Assigned task —
Filter the data for lines with the word "Paste" and copy those lines.

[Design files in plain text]

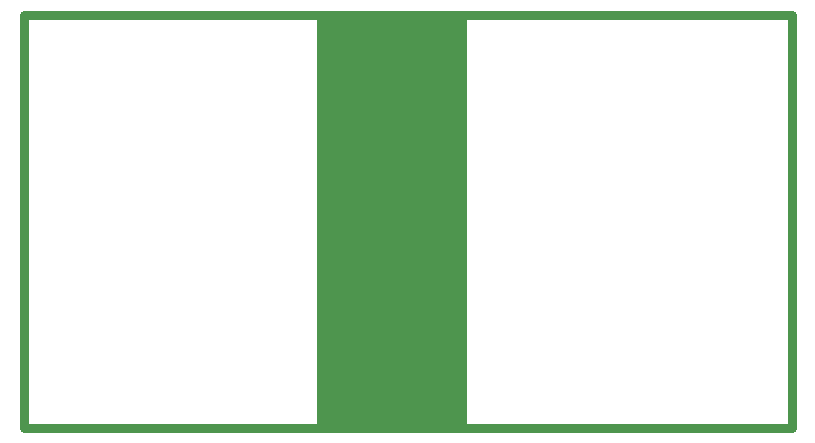
<source format=gko>
G04*
G04 #@! TF.GenerationSoftware,Altium Limited,Altium Designer,18.1.11 (251)*
G04*
G04 Layer_Color=16711935*
%FSLAX25Y25*%
%MOIN*%
G70*
G01*
G75*
%ADD54C,0.03000*%
G36*
X97638Y0D02*
Y137795D01*
X147638D01*
Y0D01*
X97638D01*
D02*
G37*
D54*
X27559D02*
X255906D01*
Y137795D01*
X0D02*
X255906D01*
X0Y0D02*
Y137795D01*
Y0D02*
X27559D01*
M02*

</source>
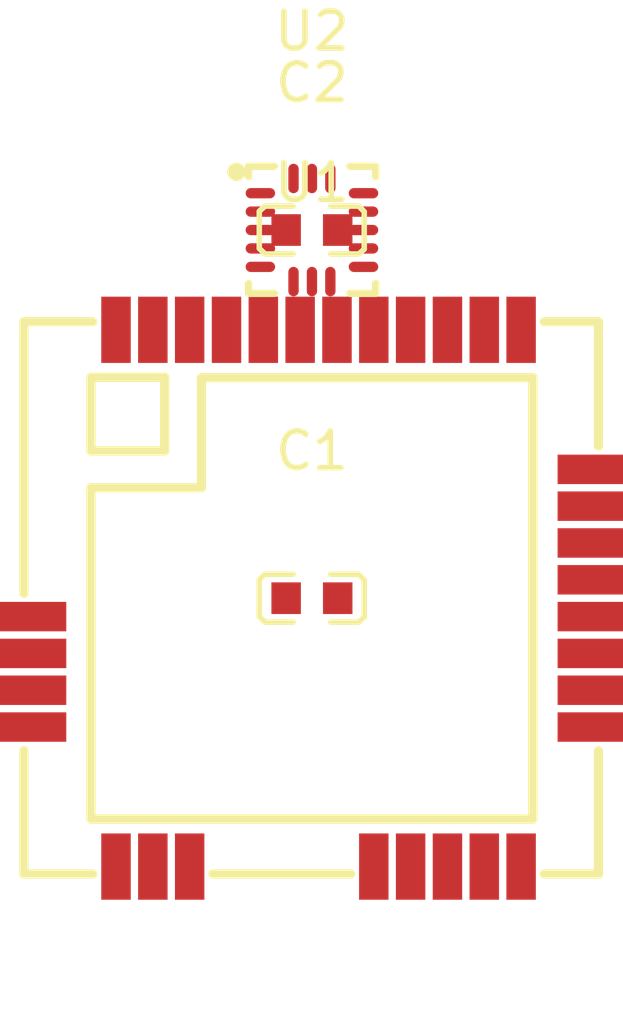
<source format=kicad_pcb>
(kicad_pcb
    (version 20241229)
    (generator "atopile")
    (generator_version "0.12.4")
    (general
        (thickness 1.6)
        (legacy_teardrops no)
    )
    (paper "A4")
    (layers
        (0 "F.Cu" signal)
        (31 "B.Cu" signal)
        (32 "B.Adhes" user "B.Adhesive")
        (33 "F.Adhes" user "F.Adhesive")
        (34 "B.Paste" user)
        (35 "F.Paste" user)
        (36 "B.SilkS" user "B.Silkscreen")
        (37 "F.SilkS" user "F.Silkscreen")
        (38 "B.Mask" user)
        (39 "F.Mask" user)
        (40 "Dwgs.User" user "User.Drawings")
        (41 "Cmts.User" user "User.Comments")
        (42 "Eco1.User" user "User.Eco1")
        (43 "Eco2.User" user "User.Eco2")
        (44 "Edge.Cuts" user)
        (45 "Margin" user)
        (46 "B.CrtYd" user "B.Courtyard")
        (47 "F.CrtYd" user "F.Courtyard")
        (48 "B.Fab" user)
        (49 "F.Fab" user)
        (50 "User.1" user)
        (51 "User.2" user)
        (52 "User.3" user)
        (53 "User.4" user)
        (54 "User.5" user)
        (55 "User.6" user)
        (56 "User.7" user)
        (57 "User.8" user)
        (58 "User.9" user)
    )
    (setup
        (pad_to_mask_clearance 0)
        (allow_soldermask_bridges_in_footprints no)
        (pcbplotparams
            (layerselection 0x00010fc_ffffffff)
            (plot_on_all_layers_selection 0x0000000_00000000)
            (disableapertmacros no)
            (usegerberextensions no)
            (usegerberattributes yes)
            (usegerberadvancedattributes yes)
            (creategerberjobfile yes)
            (dashed_line_dash_ratio 12)
            (dashed_line_gap_ratio 3)
            (svgprecision 4)
            (plotframeref no)
            (mode 1)
            (useauxorigin no)
            (hpglpennumber 1)
            (hpglpenspeed 20)
            (hpglpendiameter 15)
            (pdf_front_fp_property_popups yes)
            (pdf_back_fp_property_popups yes)
            (dxfpolygonmode yes)
            (dxfimperialunits yes)
            (dxfusepcbnewfont yes)
            (psnegative no)
            (psa4output no)
            (plot_black_and_white yes)
            (plotinvisibletext no)
            (sketchpadsonfab no)
            (plotreference yes)
            (plotvalue yes)
            (plotpadnumbers no)
            (hidednponfab no)
            (sketchdnponfab yes)
            (crossoutdnponfab yes)
            (plotfptext yes)
            (subtractmaskfromsilk no)
            (outputformat 1)
            (mirror no)
            (drillshape 1)
            (scaleselection 1)
            (outputdirectory "")
        )
    )
    (net 0 "")
    (net 1 "PA0_ADC4")
    (net 2 "PA9")
    (net 3 "PA13_SWDIO")
    (net 4 "PB3_ADC1")
    (net 7 "INT2")
    (net 8 "PB5")
    (net 9 "PA8")
    (net 10 "PA2_UART2_TX")
    (net 11 "PB7_UART1_RX")
    (net 12 "SDO_SA0")
    (net 13 "ADC3")
    (net 14 "blah-net-1")
    (net 15 "PA0")
    (net 16 "INT1")
    (net 17 "PA7_SPI1_MOSI")
    (net 18 "PB12")
    (net 19 "PA14_SWCLK")
    (net 20 "vcc")
    (net 21 "PB4_ADC2")
    (net 22 "PA3_UART2_RX")
    (net 23 "PA5_SPI1_CLK")
    (net 24 "gnd")
    (net 25 "RF")
    (net 26 "i2c_sda")
    (net 27 "ADC2")
    (net 28 "PA1")
    (net 29 "BOOT0")
    (net 30 "i2c_scl")
    (net 31 "blah-net-0")
    (net 32 "PA6_SPI1_MISO")
    (net 33 "CS")
    (net 34 "PA11_I2C_SDA")
    (net 35 "RES")
    (net 36 "PA4_SPI1_NSS")
    (net 37 "PB2_ADC3")
    (net 38 "RST")
    (net 39 "ADC1")
    (net 40 "PA12_I2C_SCL")
    (footprint "FH_CBG160808U820T:L0603" (layer "F.Cu") (at 0 0 0))
    (footprint "FH_CBG160808U820T:L0603" (layer "F.Cu") (at 0 -10 0))
    (footprint "RAK_Wireless_RAK3172__EU868__without_IPEX:LCC-40_L15.6-W15.0-P1.00_RAK3172" (layer "F.Cu") (at 0 0 0))
    (footprint "STMicroelectronics_LIS3DHTR:LGA-16_L3.0-W3.0-P0.50-TL" (layer "F.Cu") (at 0 -10 0))
    (group "blah"
        (uuid "8ef60354-85f1-4ae0-8a44-8a4e626c6168")
        (members "4dad6b59-3ae2-4ebe-aa3d-30dc4642524b" "da1b9654-3b7f-48d2-9d47-4efe4642524b" "046d48ff-33c3-4e42-9b61-34704642524b" "16ca0bd6-fb9c-4646-8c2f-858a4642524b")
    )
)
</source>
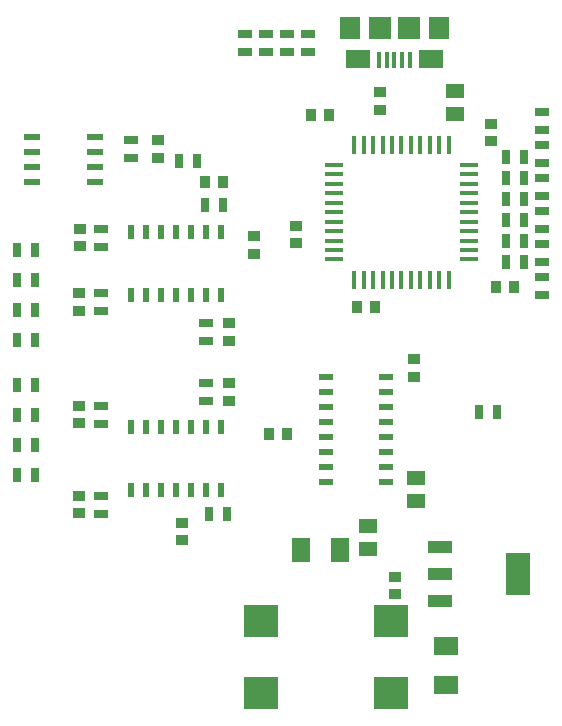
<source format=gbr>
G04 #@! TF.FileFunction,Paste,Top*
%FSLAX46Y46*%
G04 Gerber Fmt 4.6, Leading zero omitted, Abs format (unit mm)*
G04 Created by KiCad (PCBNEW 4.0.4-1.fc24-product) date Wed May 17 20:52:56 2017*
%MOMM*%
%LPD*%
G01*
G04 APERTURE LIST*
%ADD10C,0.100000*%
%ADD11R,0.508000X1.143000*%
%ADD12R,1.143000X0.635000*%
%ADD13R,1.498600X1.300480*%
%ADD14R,1.000760X0.899160*%
%ADD15R,0.899160X1.000760*%
%ADD16R,0.635000X1.143000*%
%ADD17R,1.524000X0.406400*%
%ADD18R,0.406400X1.524000*%
%ADD19R,1.897380X1.897380*%
%ADD20R,1.899920X1.897380*%
%ADD21R,1.795780X1.897380*%
%ADD22R,2.095500X1.597660*%
%ADD23R,0.398780X1.346200*%
%ADD24R,1.399540X0.599440*%
%ADD25R,1.143000X0.508000*%
%ADD26R,2.032000X3.657600*%
%ADD27R,2.032000X1.016000*%
%ADD28R,3.000000X2.700000*%
%ADD29R,1.524000X2.032000*%
%ADD30R,2.032000X1.524000*%
G04 APERTURE END LIST*
D10*
D11*
X100330000Y-88646000D03*
X99060000Y-88646000D03*
X97790000Y-88646000D03*
X96520000Y-88646000D03*
X95250000Y-88646000D03*
X93980000Y-88646000D03*
X92710000Y-88646000D03*
X92710000Y-93980000D03*
X93980000Y-93980000D03*
X95250000Y-93980000D03*
X96520000Y-93980000D03*
X97790000Y-93980000D03*
X99060000Y-93980000D03*
X100330000Y-93980000D03*
D12*
X90170000Y-88392000D03*
X90170000Y-89916000D03*
D13*
X112776000Y-115506500D03*
X112776000Y-113601500D03*
D14*
X103124000Y-90540840D03*
X103124000Y-89037160D03*
D15*
X105907840Y-105791000D03*
X104404160Y-105791000D03*
D14*
X116700000Y-99451160D03*
X116700000Y-100954840D03*
D15*
X98943160Y-84455000D03*
X100446840Y-84455000D03*
D14*
X88265000Y-95366840D03*
X88265000Y-93863160D03*
X100965000Y-102986840D03*
X100965000Y-101483160D03*
X88265000Y-112511840D03*
X88265000Y-111008160D03*
D13*
X116840000Y-111442500D03*
X116840000Y-109537500D03*
D14*
X94996000Y-82412840D03*
X94996000Y-80909160D03*
X88392000Y-88402160D03*
X88392000Y-89905840D03*
X100965000Y-96403160D03*
X100965000Y-97906840D03*
X88265000Y-103388160D03*
X88265000Y-104891840D03*
X97028000Y-113294160D03*
X97028000Y-114797840D03*
D15*
X113351840Y-95000000D03*
X111848160Y-95000000D03*
X123581160Y-93345000D03*
X125084840Y-93345000D03*
D14*
X113800000Y-78351840D03*
X113800000Y-76848160D03*
X106680000Y-88148160D03*
X106680000Y-89651840D03*
X123190000Y-81015840D03*
X123190000Y-79512160D03*
D15*
X107950000Y-78740000D03*
X109453680Y-78740000D03*
D16*
X83058000Y-90170000D03*
X84582000Y-90170000D03*
X83058000Y-95250000D03*
X84582000Y-95250000D03*
X83058000Y-101600000D03*
X84582000Y-101600000D03*
X83058000Y-106680000D03*
X84582000Y-106680000D03*
X98933000Y-86360000D03*
X100457000Y-86360000D03*
D12*
X90170000Y-95377000D03*
X90170000Y-93853000D03*
X99060000Y-102997000D03*
X99060000Y-101473000D03*
X90170000Y-112522000D03*
X90170000Y-110998000D03*
D16*
X83058000Y-92710000D03*
X84582000Y-92710000D03*
X83058000Y-97790000D03*
X84582000Y-97790000D03*
X83058000Y-104140000D03*
X84582000Y-104140000D03*
X83058000Y-109220000D03*
X84582000Y-109220000D03*
X98298000Y-82677000D03*
X96774000Y-82677000D03*
D12*
X92710000Y-82423000D03*
X92710000Y-80899000D03*
X99060000Y-96393000D03*
X99060000Y-97917000D03*
X90170000Y-103378000D03*
X90170000Y-104902000D03*
D16*
X99314000Y-112522000D03*
X100838000Y-112522000D03*
X123698000Y-103886000D03*
X122174000Y-103886000D03*
D17*
X121315000Y-87000000D03*
X121315000Y-86199900D03*
X121315000Y-85399800D03*
X121315000Y-84599700D03*
X121315000Y-83799600D03*
X121315000Y-82999500D03*
X121315000Y-87800100D03*
X121315000Y-88600200D03*
X121315000Y-89400300D03*
X121315000Y-90200400D03*
X121315000Y-91000500D03*
X109885000Y-87000000D03*
X109885000Y-86199900D03*
X109885000Y-85399800D03*
X109885000Y-84599700D03*
X109885000Y-83799600D03*
X109885000Y-82999500D03*
X109885000Y-87800100D03*
X109885000Y-88600200D03*
X109885000Y-89400300D03*
X109885000Y-90200400D03*
X109885000Y-91000500D03*
D18*
X115600000Y-81285000D03*
X115600000Y-92715000D03*
X114799900Y-81285000D03*
X114799900Y-92715000D03*
X113999800Y-92715000D03*
X113999800Y-81285000D03*
X113199700Y-81285000D03*
X113199700Y-92715000D03*
X112399600Y-92715000D03*
X112399600Y-81285000D03*
X111599500Y-81285000D03*
X111599500Y-92715000D03*
X116400100Y-92715000D03*
X116400100Y-81285000D03*
X117200200Y-81285000D03*
X117200200Y-92715000D03*
X118000300Y-92715000D03*
X118000300Y-81285000D03*
X118800400Y-81285000D03*
X118800400Y-92715000D03*
X119600500Y-92715000D03*
X119600500Y-81285000D03*
D19*
X116198880Y-71447800D03*
D20*
X113801120Y-71447800D03*
D21*
X111200160Y-71447800D03*
D22*
X118098800Y-73997960D03*
D23*
X116297940Y-74124960D03*
X115647700Y-74124960D03*
X115000000Y-74124960D03*
X114352300Y-74124960D03*
X113702060Y-74124960D03*
D22*
X111901200Y-73997960D03*
D21*
X118799840Y-71447800D03*
D11*
X100330000Y-105156000D03*
X99060000Y-105156000D03*
X97790000Y-105156000D03*
X96520000Y-105156000D03*
X95250000Y-105156000D03*
X93980000Y-105156000D03*
X92710000Y-105156000D03*
X92710000Y-110490000D03*
X93980000Y-110490000D03*
X95250000Y-110490000D03*
X96520000Y-110490000D03*
X97790000Y-110490000D03*
X99060000Y-110490000D03*
X100330000Y-110490000D03*
D24*
X84328000Y-84455000D03*
X89662000Y-84455000D03*
X84328000Y-83185000D03*
X84328000Y-81915000D03*
X84328000Y-80645000D03*
X89662000Y-83185000D03*
X89662000Y-81915000D03*
X89662000Y-80645000D03*
D25*
X109220000Y-100965000D03*
X109220000Y-102235000D03*
X109220000Y-103505000D03*
X109220000Y-104775000D03*
X109220000Y-106045000D03*
X109220000Y-107315000D03*
X109220000Y-108585000D03*
X109220000Y-109855000D03*
X114300000Y-109855000D03*
X114300000Y-108585000D03*
X114300000Y-107315000D03*
X114300000Y-106045000D03*
X114300000Y-104775000D03*
X114300000Y-103505000D03*
X114300000Y-102235000D03*
X114300000Y-100965000D03*
D26*
X125476000Y-117602000D03*
D27*
X118872000Y-117602000D03*
X118872000Y-119888000D03*
X118872000Y-115316000D03*
D13*
X120142000Y-76771500D03*
X120142000Y-78676500D03*
D12*
X105918000Y-71882000D03*
X105918000Y-73406000D03*
X104140000Y-71882000D03*
X104140000Y-73406000D03*
D16*
X124460000Y-82296000D03*
X125984000Y-82296000D03*
X124460000Y-85852000D03*
X125984000Y-85852000D03*
X124460000Y-89408000D03*
X125984000Y-89408000D03*
X124460000Y-84074000D03*
X125984000Y-84074000D03*
X124460000Y-87630000D03*
X125984000Y-87630000D03*
X124460000Y-91186000D03*
X125984000Y-91186000D03*
D12*
X127508000Y-82804000D03*
X127508000Y-81280000D03*
X127508000Y-86868000D03*
X127508000Y-88392000D03*
X127508000Y-92456000D03*
X127508000Y-93980000D03*
X102362000Y-73406000D03*
X102362000Y-71882000D03*
X127508000Y-80010000D03*
X127508000Y-78486000D03*
X127508000Y-84074000D03*
X127508000Y-85598000D03*
X127508000Y-89662000D03*
X127508000Y-91186000D03*
X107696000Y-73406000D03*
X107696000Y-71882000D03*
D14*
X115062000Y-117866160D03*
X115062000Y-119369840D03*
D28*
X114720000Y-127690000D03*
X103720000Y-127690000D03*
X103720000Y-121590000D03*
X114720000Y-121590000D03*
D29*
X107061000Y-115570000D03*
X110363000Y-115570000D03*
D30*
X119380000Y-127000000D03*
X119380000Y-123698000D03*
M02*

</source>
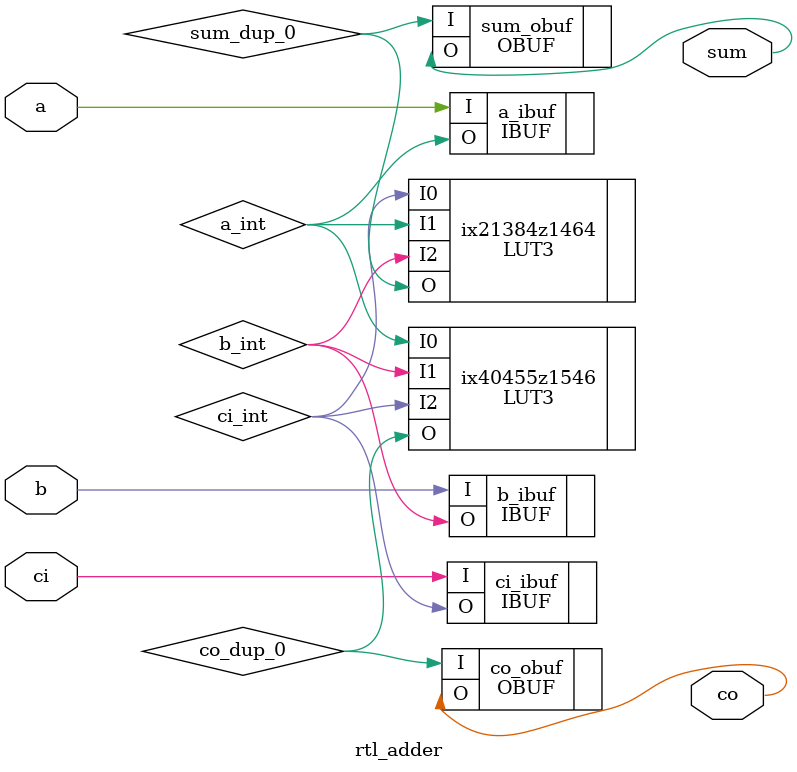
<source format=v>


module rtl_adder ( a, b, ci, sum, co ) ;

    input a ;
    input b ;
    input ci ;
    output sum ;
    output co ;

    wire a_int, b_int, ci_int, sum_dup_0, co_dup_0;



    OBUF co_obuf (.O (co), .I (co_dup_0)) ;
    OBUF sum_obuf (.O (sum), .I (sum_dup_0)) ;
    IBUF ci_ibuf (.O (ci_int), .I (ci)) ;
    IBUF b_ibuf (.O (b_int), .I (b)) ;
    IBUF a_ibuf (.O (a_int), .I (a)) ;
    LUT3 ix21384z1464 (.O (sum_dup_0), .I0 (ci_int), .I1 (a_int), .I2 (b_int)) ;
         defparam ix21384z1464.INIT = 8'h96;
    LUT3 ix40455z1546 (.O (co_dup_0), .I0 (a_int), .I1 (b_int), .I2 (ci_int)) ;
         defparam ix40455z1546.INIT = 8'hE8;
endmodule


</source>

Answer to this problem —
        (34 "B.Paste" user)
        (35 "F.Paste" user)
G04 #@! TF.FileFunction,Paste,Top*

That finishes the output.